There was no way he was going under 20 seconds.  It was a gimme.  His way of saying he wasn’t afraid.  

He dove through the hoop and dophined once before cresting into power that took our breath in a gasp and then a shout.  Dylan beat water to the wall and flipped.  A wave crashed on deck.  Dolphin.  His legs forged a wake.  I grew proud.  It’d be close.

We sat in his car.  It was dark.  It smelled like chili dogs.

“Loser,” I said.

And he let another one rip.

*

Ray

“You’re just going to have to come with me,” she said as she put the final touches on her eyelashes.  She brushed the top ones up and the bottom ones down.  “There.”

We left.  I sat in the back seat.   “I should leave him there to stew.”  She always said this and we always got Ray out of jail.  Mom would pick up the phone and talk for a while and then we’d get him out.

Ray stood outside the police station smoking a cigarette.  He leaned against the brick wall, tall and alone.  Mom said, “What the hell?”  Ray opened the door and got in.  His face was cut.  He smelled like cigarettes and something else.  

“Fine example for your brother.”  

Ray turned halfway and winked at me.  

“You stop that right now, Raymond!  I have half a mind to march you right back in there.”  Ray changed his face and sounded contrite.  “You look nice today.”  She reached across the seat to hold his hand.  I saw his jaw muscles set.  

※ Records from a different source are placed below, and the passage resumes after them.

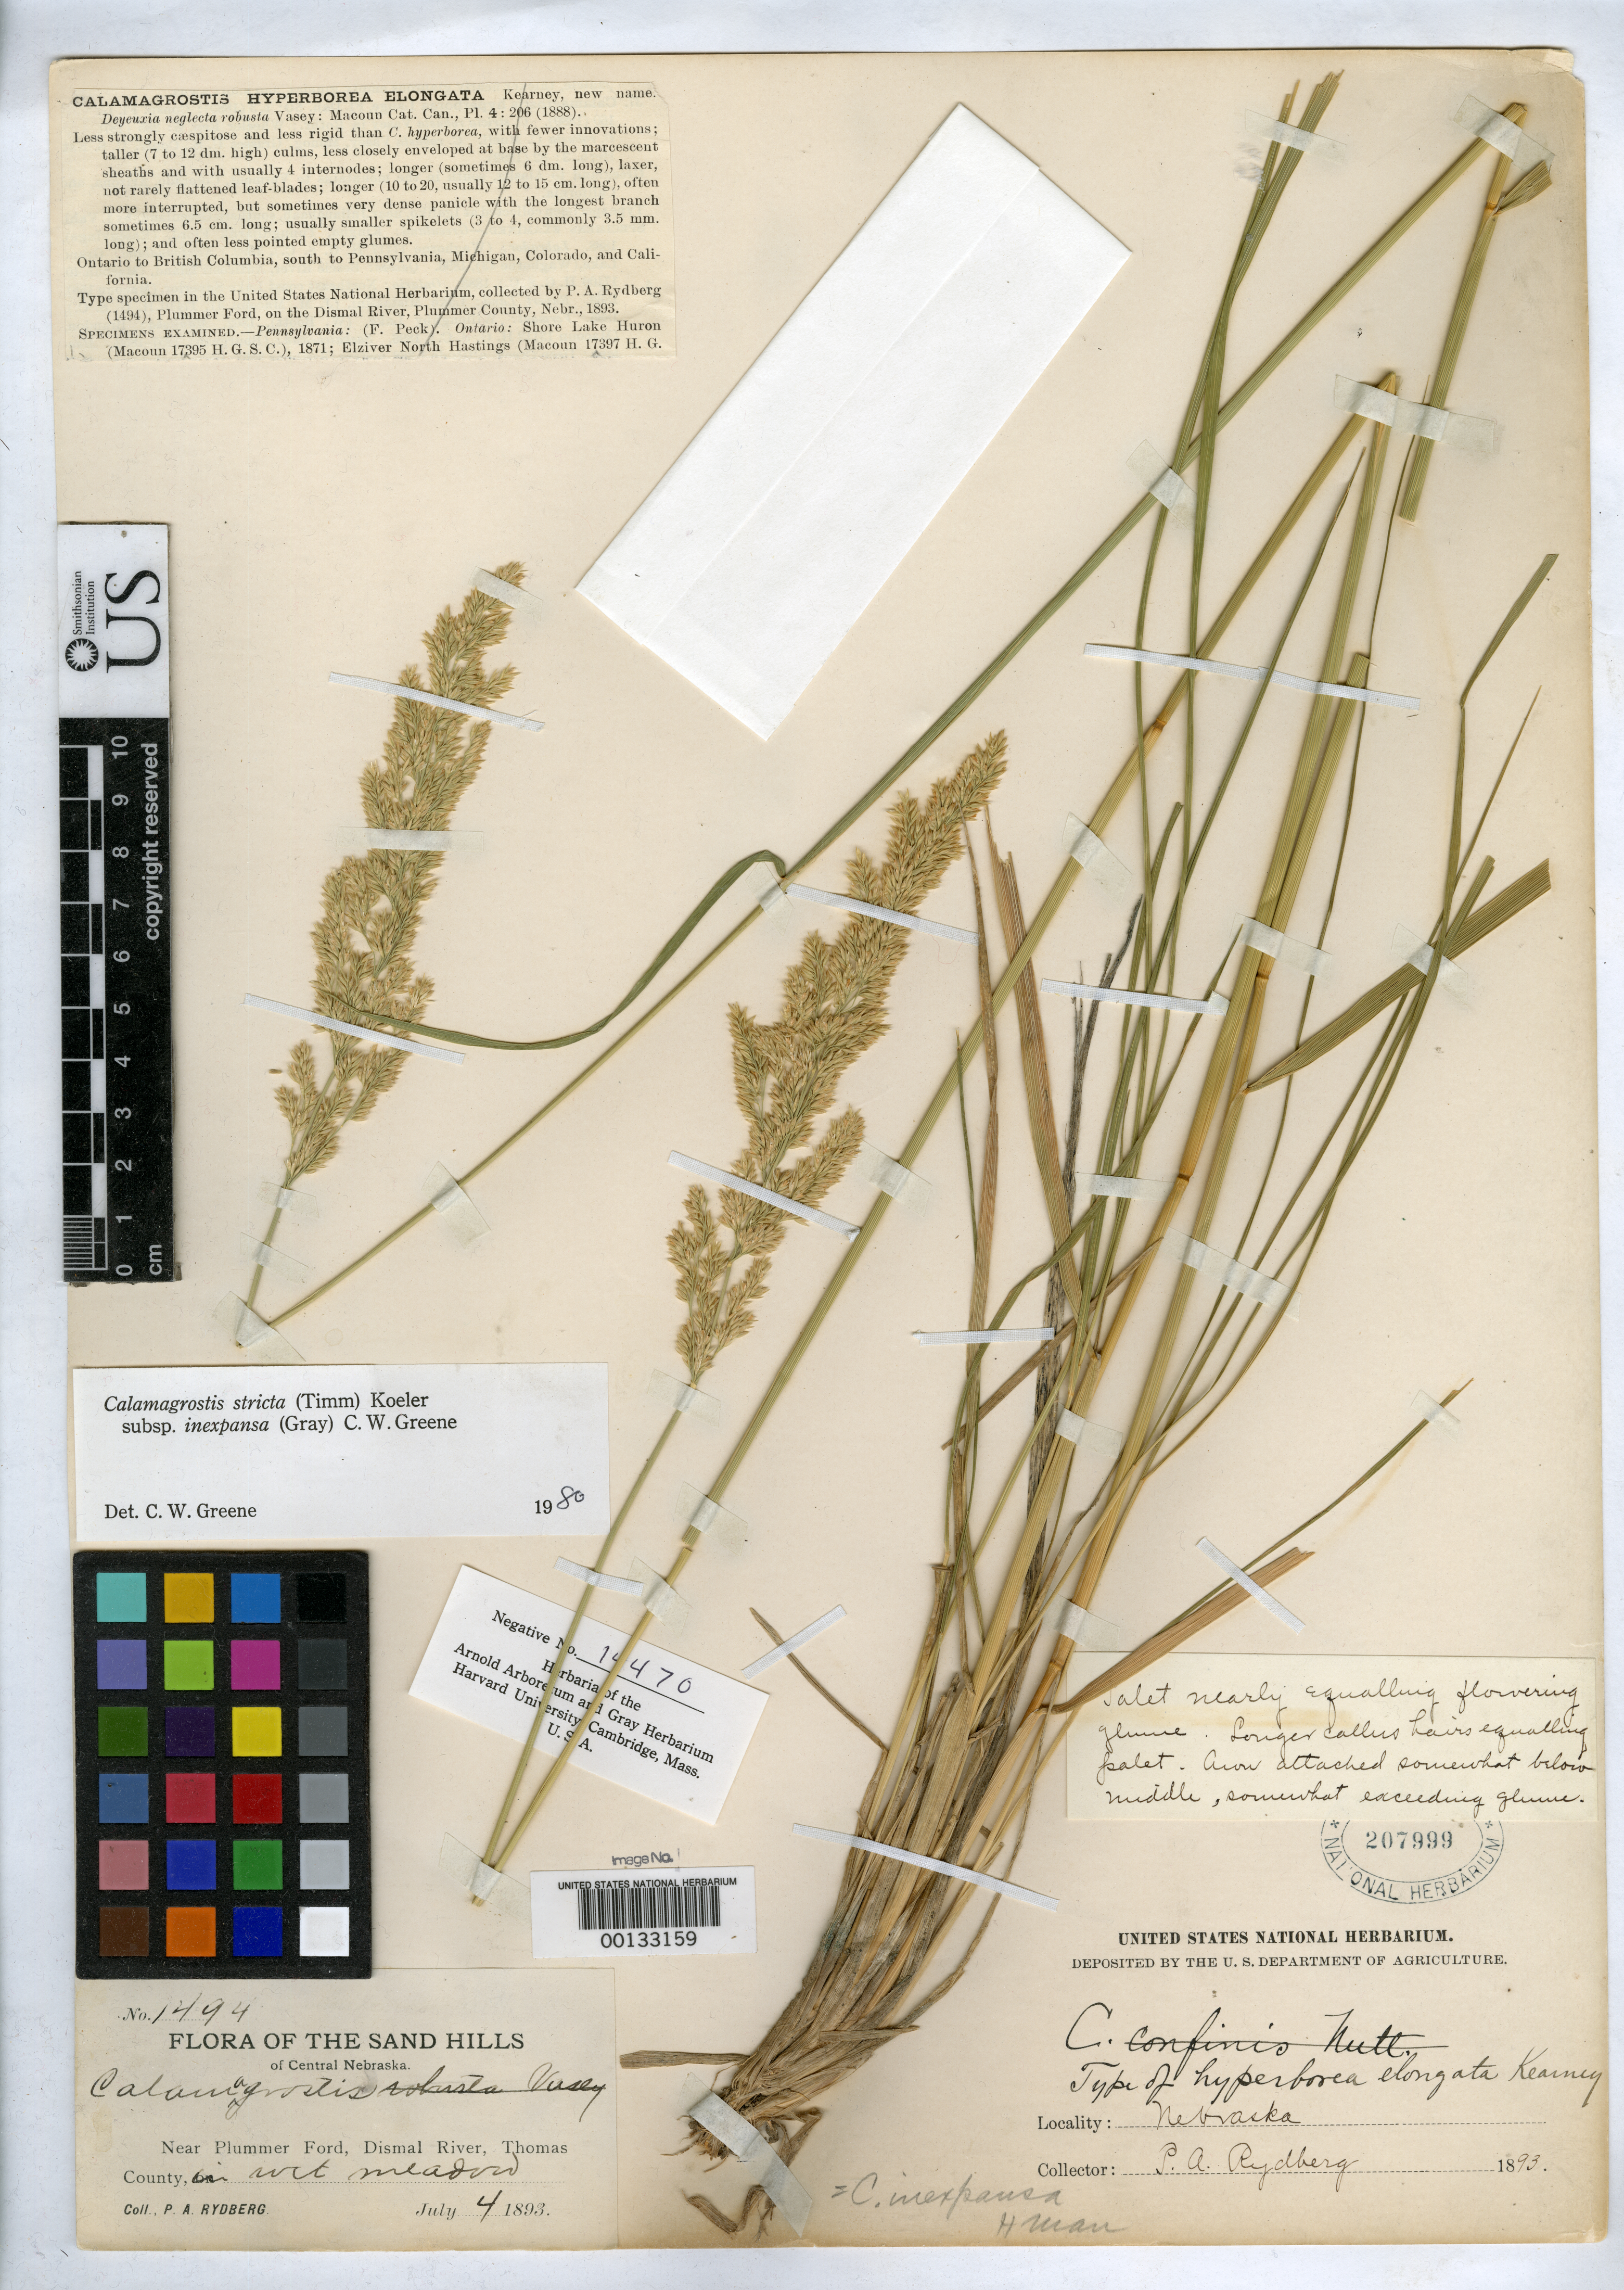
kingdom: Plantae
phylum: Tracheophyta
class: Liliopsida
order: Poales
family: Poaceae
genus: Calamagrostis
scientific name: Calamagrostis hyperborea var. elongata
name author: Kearney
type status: Holotype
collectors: P. A. Rydberg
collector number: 1494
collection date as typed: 04 Jul 1893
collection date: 1893-07-04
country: United States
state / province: Nebraska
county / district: Thomas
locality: Near Plummer Ford, Dismal River.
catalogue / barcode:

“I’m going in there.  Make sure they clear up this nonsense.”  She shut the car off and looked at her face in the rear-view mirror.  “Back in a sec.”  We watched a policeman hold the door for her and keep looking.  She walked in with her purse under her arm.  Ray turned around to me.

“How’d you get that?”

“Got into a rumble, SmallFry.”  He asked if I wanted to go to the pool.  We talked about the high diving board.  After a while Mom got back in.  She checked herself in the mirror and started the car.

“What do you want for dinner, Raymond?”

Ray raised his eyebrows.  Mom hummed a song.  I sat in the back and hoped for macaroni and cheese.